(Beginning of Data for analysis)

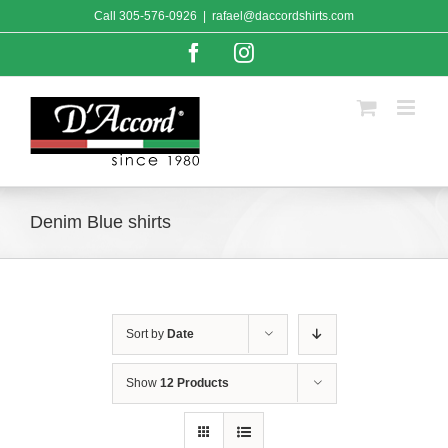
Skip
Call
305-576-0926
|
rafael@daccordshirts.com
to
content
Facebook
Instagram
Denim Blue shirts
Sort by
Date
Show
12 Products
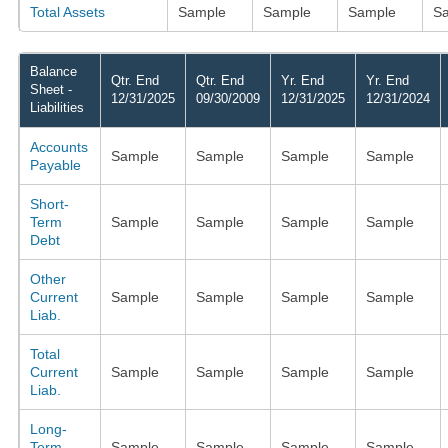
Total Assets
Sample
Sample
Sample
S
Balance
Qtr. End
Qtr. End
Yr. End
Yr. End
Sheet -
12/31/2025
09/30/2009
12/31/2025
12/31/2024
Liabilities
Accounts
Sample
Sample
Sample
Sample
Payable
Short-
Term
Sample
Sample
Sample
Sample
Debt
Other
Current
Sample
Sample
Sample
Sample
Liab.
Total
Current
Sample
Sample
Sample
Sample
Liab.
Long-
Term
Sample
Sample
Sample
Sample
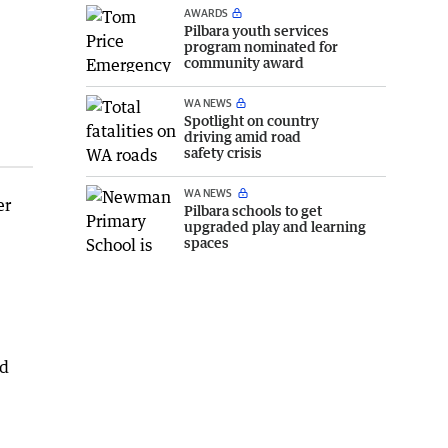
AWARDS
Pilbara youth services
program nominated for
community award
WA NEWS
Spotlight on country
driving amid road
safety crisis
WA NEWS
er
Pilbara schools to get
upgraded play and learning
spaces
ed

(End of Data for analysis)
(Beginning of Data for analysis)

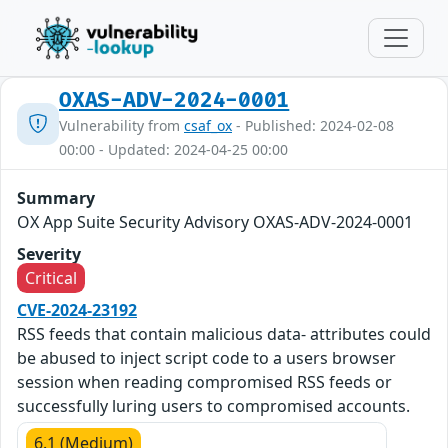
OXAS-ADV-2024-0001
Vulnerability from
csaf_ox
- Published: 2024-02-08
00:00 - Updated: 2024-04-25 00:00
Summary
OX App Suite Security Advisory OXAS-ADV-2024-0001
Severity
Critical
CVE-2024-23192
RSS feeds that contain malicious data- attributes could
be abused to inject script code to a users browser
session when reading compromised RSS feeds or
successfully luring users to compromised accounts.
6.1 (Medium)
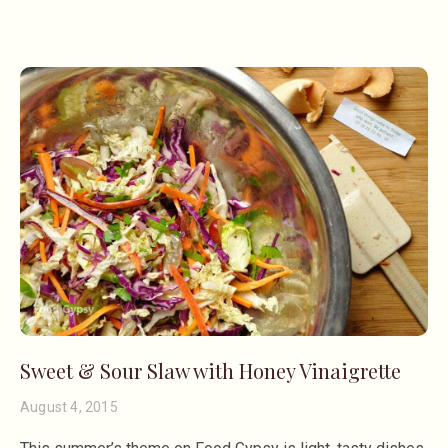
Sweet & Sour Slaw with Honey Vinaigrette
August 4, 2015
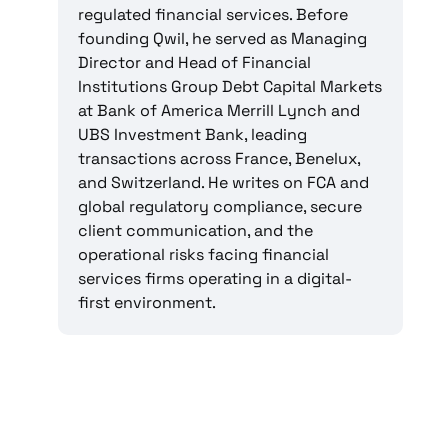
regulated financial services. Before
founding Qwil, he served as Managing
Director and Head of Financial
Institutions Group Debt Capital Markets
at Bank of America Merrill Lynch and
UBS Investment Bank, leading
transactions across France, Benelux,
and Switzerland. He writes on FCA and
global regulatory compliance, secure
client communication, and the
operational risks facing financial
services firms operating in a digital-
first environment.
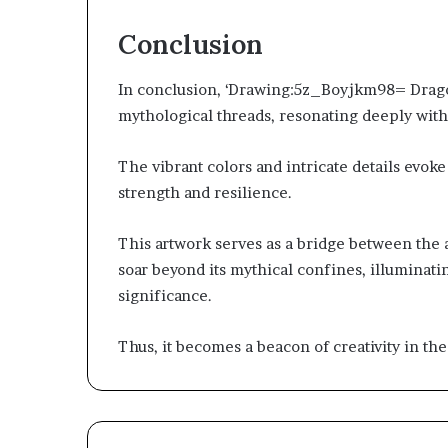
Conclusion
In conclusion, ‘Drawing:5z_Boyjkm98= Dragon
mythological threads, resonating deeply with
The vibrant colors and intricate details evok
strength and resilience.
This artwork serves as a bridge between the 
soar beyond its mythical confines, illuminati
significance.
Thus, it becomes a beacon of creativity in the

(End of Data for analysis)

# [Prompt]
Set the pictures aside and transcribe exactly the stretch of lines above, beginning with the one holding "and Switzerland. He writes on FCA and" and ending with the one holding "The vibrant colors and intricate details evok".

# [Written response]
and Switzerland. He writes on FCA and
global regulatory compliance, secure
client communication, and the
operational risks facing financial
services firms operating in a digital-
first environment.
Conclusion
In conclusion, ‘Drawing:5z_Boyjkm98= Dragon
mythological threads, resonating deeply with
The vibrant colors and intricate details evok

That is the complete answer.